__PROBLEM DETAILS__
Convert every line of the rows below into a JSON list of strings, with one string per line and no blank lines. Leave the pictures out of the list.

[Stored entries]
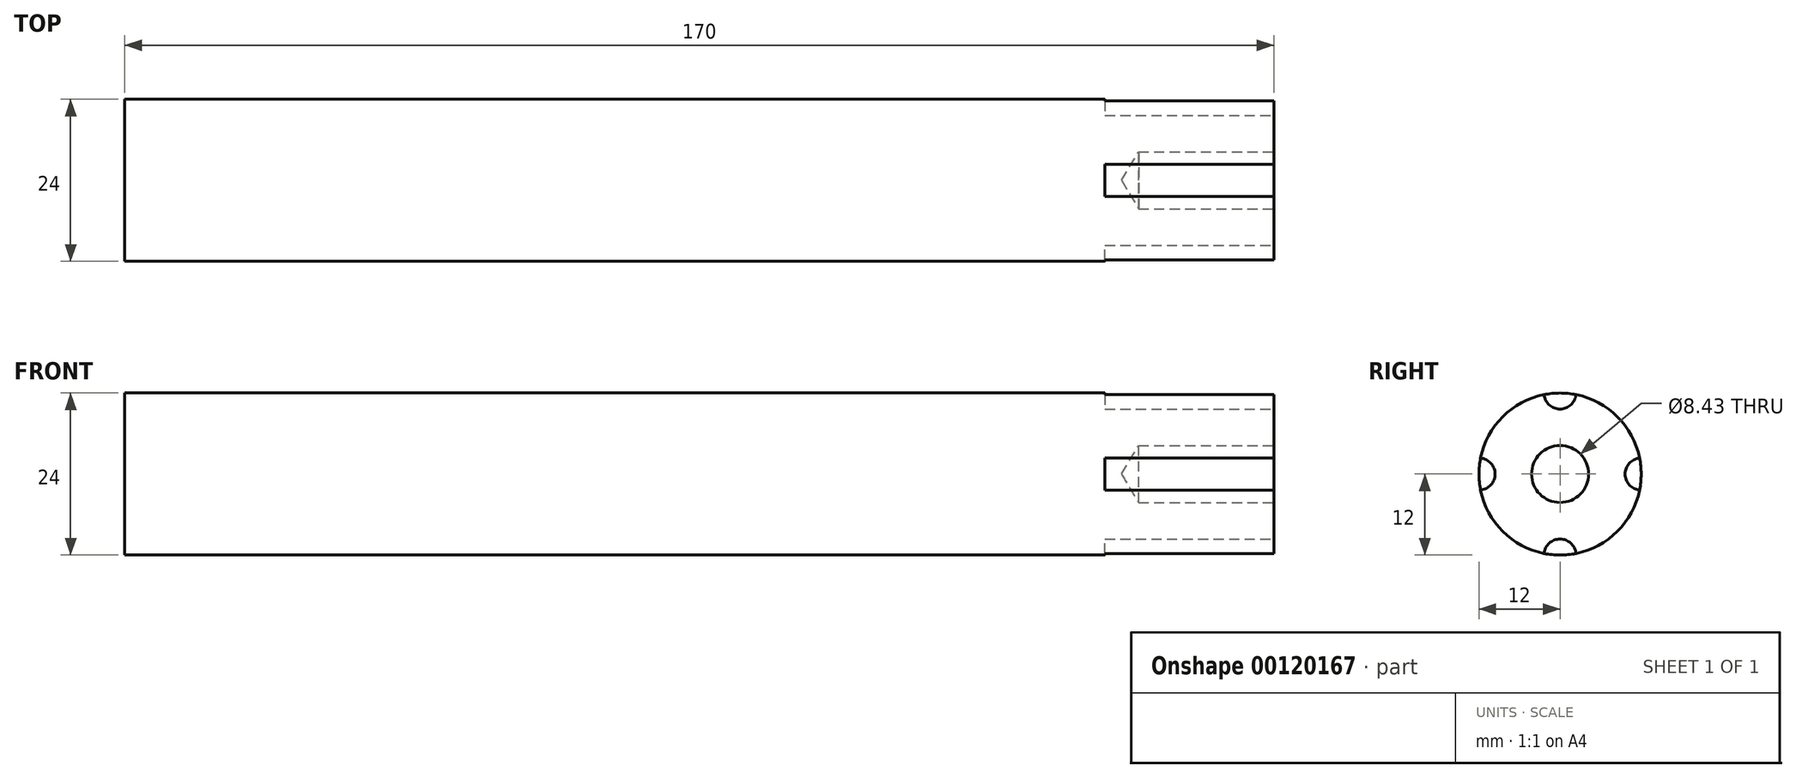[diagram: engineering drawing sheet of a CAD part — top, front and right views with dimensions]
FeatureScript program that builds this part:
annotation { "Feature Type Name" : "Feature", "Feature Type Description" : "" }
export const myFeature = defineFeature(function(context is Context, id is Id, definition is map)
    precondition{}
    {
        {
            var Q0;
            Q0=qCreatedBy(makeId("Right.planeOp"),FACE);
            var sketch = newSketch(context, id + "F0", { "sketchPlane" : qUnion([Q0])});
            skCircle(sketch, "E0", {"center": v(0, 0) * mm, "radius": 12 * mm});
            skSolve(sketch);
        }
        {
            var Q0;
            Q0 = qSketchRegion(id + "F0", true);
            extrude(context, id + "F1", {"entities" : qUnion([Q0]), "endBound" : BoundingType.SYMMETRIC, "depth" : 170 * mm});
        }
        {
            var Q0;
            Q0=makeQuery(id+"F1.opExtrude","CAP_FACE",FACE,{"disambiguationData":[OSD([sQuery(id+"F0.wireOp",EDGE,"E0")])],"isStart":false});
            var sketch = newSketch(context, id + "F2", { "sketchPlane" : qUnion([Q0])});
            skArc(sketch, "E1", {"start": v(-2.37, 11.76) * mm, "mid": v(0, 9.62) * mm, "end": v(2.37, 11.76) * mm});
            skArc(sketch, "E2", {"start": v(11.76, 2.37) * mm, "mid": v(9.62, 0) * mm, "end": v(11.76, -2.37) * mm});
            skArc(sketch, "E3", {"start": v(2.37, -11.76) * mm, "mid": v(0, -9.62) * mm, "end": v(-2.37, -11.76) * mm});
            skArc(sketch, "E4", {"start": v(-11.76, -2.37) * mm, "mid": v(-9.62, 0) * mm, "end": v(-11.76, 2.37) * mm});
            skLineSegment(sketch, "E5.bottom", {"start": v(-10.75, -10.75) * mm, "end": v(10.75, -10.75) * mm, "construction": true});
            skLineSegment(sketch, "E5.top", {"start": v(-10.75, 10.75) * mm, "end": v(10.75, 10.75) * mm, "construction": true});
            skLineSegment(sketch, "E5.left", {"start": v(-10.75, -10.75) * mm, "end": v(-10.75, 10.75) * mm, "construction": true});
            skLineSegment(sketch, "E5.right", {"start": v(10.75, -10.75) * mm, "end": v(10.75, 10.75) * mm, "construction": true});
            skPoint(sketch, "E5.middle", {"position": v(0, 0) * mm});
            skArc(sketch, "E6.0", {"start": v(-11.76, 2.37) * mm, "mid": v(-12, 0) * mm, "end": v(-11.76, -2.37) * mm});
            skArc(sketch, "E7.trimOffspring", {"start": v(-2.37, -11.76) * mm, "mid": v(0, -12) * mm, "end": v(2.37, -11.76) * mm});
            skArc(sketch, "E8.trimOffspring", {"start": v(11.76, -2.37) * mm, "mid": v(12, 0) * mm, "end": v(11.76, 2.37) * mm});
            skArc(sketch, "E9.trimOffspring", {"start": v(2.37, 11.76) * mm, "mid": v(0, 12) * mm, "end": v(-2.37, 11.76) * mm});
            skSolve(sketch);
        }
        {
            var Q0;
            Q0 = qSketchRegion(id + "F2", true);
            extrude(context, id + "F3", {"entities" : qUnion([Q0]), "operationType" : NewBodyOperationType.REMOVE, "oppositeDirection" : true, "depth" : 25 * mm});
        }
        {
            var Q0;
            Q0=makeQuery(id+"F1.opExtrude","CAP_FACE",FACE,{"disambiguationData":[OSD([sQuery(id+"F0.wireOp",EDGE,"E0")])],"isStart":false});
            var sketch = newSketch(context, id + "F4", { "sketchPlane" : qUnion([Q0])});
            skPoint(sketch, "E10", {"position": v(0, 0) * mm});
            skSolve(sketch);
        }
        {
            var Q0;
            Q0=sQuery(id+"F4.wireOp",VERTEX,"E10");
            var Q1;
            Q1=makeQuery(id+"F1.opExtrude","SWEPT_BODY",BODY,{"disambiguationData":[OSD([sQuery(id+"F0.wireOp",EDGE,"E0")])]});
            hole(context, id + "F5", {"style" : HoleStyle.SIMPLE, "endStyle" : HoleEndStyle.BLIND, "standardTappedOrClearance" : lookupTablePath({ "standard" : "ANSI", "engagement" : "75%", "pitch" : "24 tpi", "size" : "3/8", "type" : "Tapped" }), "standardBlindInLast" : lookupTablePath({ "standard" : "ANSI", "engagement" : "75%", "pitch" : "24 tpi", "size" : "3/8", "type" : "Tapped" }), "holeDiameter" : 8.43 * mm, "holeDepth" : 20 * mm, "startFromSketch" : true, "locations" : qUnion([Q0]), "scope" : qUnion([Q1]), "majorDiameter" : 9.53 * mm});
        }
    });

__EXERCISE RESPONSE__
[
  "[diagram: engineering drawing sheet of a CAD part — top, front and right views with dimensions]",
  "FeatureScript program that builds this part:",
  "annotation { \"Feature Type Name\" : \"Feature\", \"Feature Type Description\" : \"\" }",
  "export const myFeature = defineFeature(function(context is Context, id is Id, definition is map)",
  "    precondition{}",
  "    {",
  "        {",
  "            var Q0;",
  "            Q0=qCreatedBy(makeId(\"Right.planeOp\"),FACE);",
  "            var sketch = newSketch(context, id + \"F0\", { \"sketchPlane\" : qUnion([Q0])});",
  "            skCircle(sketch, \"E0\", {\"center\": v(0, 0) * mm, \"radius\": 12 * mm});",
  "            skSolve(sketch);",
  "        }",
  "        {",
  "            var Q0;",
  "            Q0 = qSketchRegion(id + \"F0\", true);",
  "            extrude(context, id + \"F1\", {\"entities\" : qUnion([Q0]), \"endBound\" : BoundingType.SYMMETRIC, \"depth\" : 170 * mm});",
  "        }",
  "        {",
  "            var Q0;",
  "            Q0=makeQuery(id+\"F1.opExtrude\",\"CAP_FACE\",FACE,{\"disambiguationData\":[OSD([sQuery(id+\"F0.wireOp\",EDGE,\"E0\")])],\"isStart\":false});",
  "            var sketch = newSketch(context, id + \"F2\", { \"sketchPlane\" : qUnion([Q0])});",
  "            skArc(sketch, \"E1\", {\"start\": v(-2.37, 11.76) * mm, \"mid\": v(0, 9.62) * mm, \"end\": v(2.37, 11.76) * mm});",
  "            skArc(sketch, \"E2\", {\"start\": v(11.76, 2.37) * mm, \"mid\": v(9.62, 0) * mm, \"end\": v(11.76, -2.37) * mm});",
  "            skArc(sketch, \"E3\", {\"start\": v(2.37, -11.76) * mm, \"mid\": v(0, -9.62) * mm, \"end\": v(-2.37, -11.76) * mm});",
  "            skArc(sketch, \"E4\", {\"start\": v(-11.76, -2.37) * mm, \"mid\": v(-9.62, 0) * mm, \"end\": v(-11.76, 2.37) * mm});",
  "            skLineSegment(sketch, \"E5.bottom\", {\"start\": v(-10.75, -10.75) * mm, \"end\": v(10.75, -10.75) * mm, \"construction\": true});",
  "            skLineSegment(sketch, \"E5.top\", {\"start\": v(-10.75, 10.75) * mm, \"end\": v(10.75, 10.75) * mm, \"construction\": true});",
  "            skLineSegment(sketch, \"E5.left\", {\"start\": v(-10.75, -10.75) * mm, \"end\": v(-10.75, 10.75) * mm, \"construction\": true});",
  "            skLineSegment(sketch, \"E5.right\", {\"start\": v(10.75, -10.75) * mm, \"end\": v(10.75, 10.75) * mm, \"construction\": true});",
  "            skPoint(sketch, \"E5.middle\", {\"position\": v(0, 0) * mm});",
  "            skArc(sketch, \"E6.0\", {\"start\": v(-11.76, 2.37) * mm, \"mid\": v(-12, 0) * mm, \"end\": v(-11.76, -2.37) * mm});",
  "            skArc(sketch, \"E7.trimOffspring\", {\"start\": v(-2.37, -11.76) * mm, \"mid\": v(0, -12) * mm, \"end\": v(2.37, -11.76) * mm});",
  "            skArc(sketch, \"E8.trimOffspring\", {\"start\": v(11.76, -2.37) * mm, \"mid\": v(12, 0) * mm, \"end\": v(11.76, 2.37) * mm});",
  "            skArc(sketch, \"E9.trimOffspring\", {\"start\": v(2.37, 11.76) * mm, \"mid\": v(0, 12) * mm, \"end\": v(-2.37, 11.76) * mm});",
  "            skSolve(sketch);",
  "        }",
  "        {",
  "            var Q0;",
  "            Q0 = qSketchRegion(id + \"F2\", true);",
  "            extrude(context, id + \"F3\", {\"entities\" : qUnion([Q0]), \"operationType\" : NewBodyOperationType.REMOVE, \"oppositeDirection\" : true, \"depth\" : 25 * mm});",
  "        }",
  "        {",
  "            var Q0;",
  "            Q0=makeQuery(id+\"F1.opExtrude\",\"CAP_FACE\",FACE,{\"disambiguationData\":[OSD([sQuery(id+\"F0.wireOp\",EDGE,\"E0\")])],\"isStart\":false});",
  "            var sketch = newSketch(context, id + \"F4\", { \"sketchPlane\" : qUnion([Q0])});",
  "            skPoint(sketch, \"E10\", {\"position\": v(0, 0) * mm});",
  "            skSolve(sketch);",
  "        }",
  "        {",
  "            var Q0;",
  "            Q0=sQuery(id+\"F4.wireOp\",VERTEX,\"E10\");",
  "            var Q1;",
  "            Q1=makeQuery(id+\"F1.opExtrude\",\"SWEPT_BODY\",BODY,{\"disambiguationData\":[OSD([sQuery(id+\"F0.wireOp\",EDGE,\"E0\")])]});",
  "            hole(context, id + \"F5\", {\"style\" : HoleStyle.SIMPLE, \"endStyle\" : HoleEndStyle.BLIND, \"standardTappedOrClearance\" : lookupTablePath({ \"standard\" : \"ANSI\", \"engagement\" : \"75%\", \"pitch\" : \"24 tpi\", \"size\" : \"3/8\", \"type\" : \"Tapped\" }), \"standardBlindInLast\" : lookupTablePath({ \"standard\" : \"ANSI\", \"engagement\" : \"75%\", \"pitch\" : \"24 tpi\", \"size\" : \"3/8\", \"type\" : \"Tapped\" }), \"holeDiameter\" : 8.43 * mm, \"holeDepth\" : 20 * mm, \"startFromSketch\" : true, \"locations\" : qUnion([Q0]), \"scope\" : qUnion([Q1]), \"majorDiameter\" : 9.53 * mm});",
  "        }",
  "    });"
]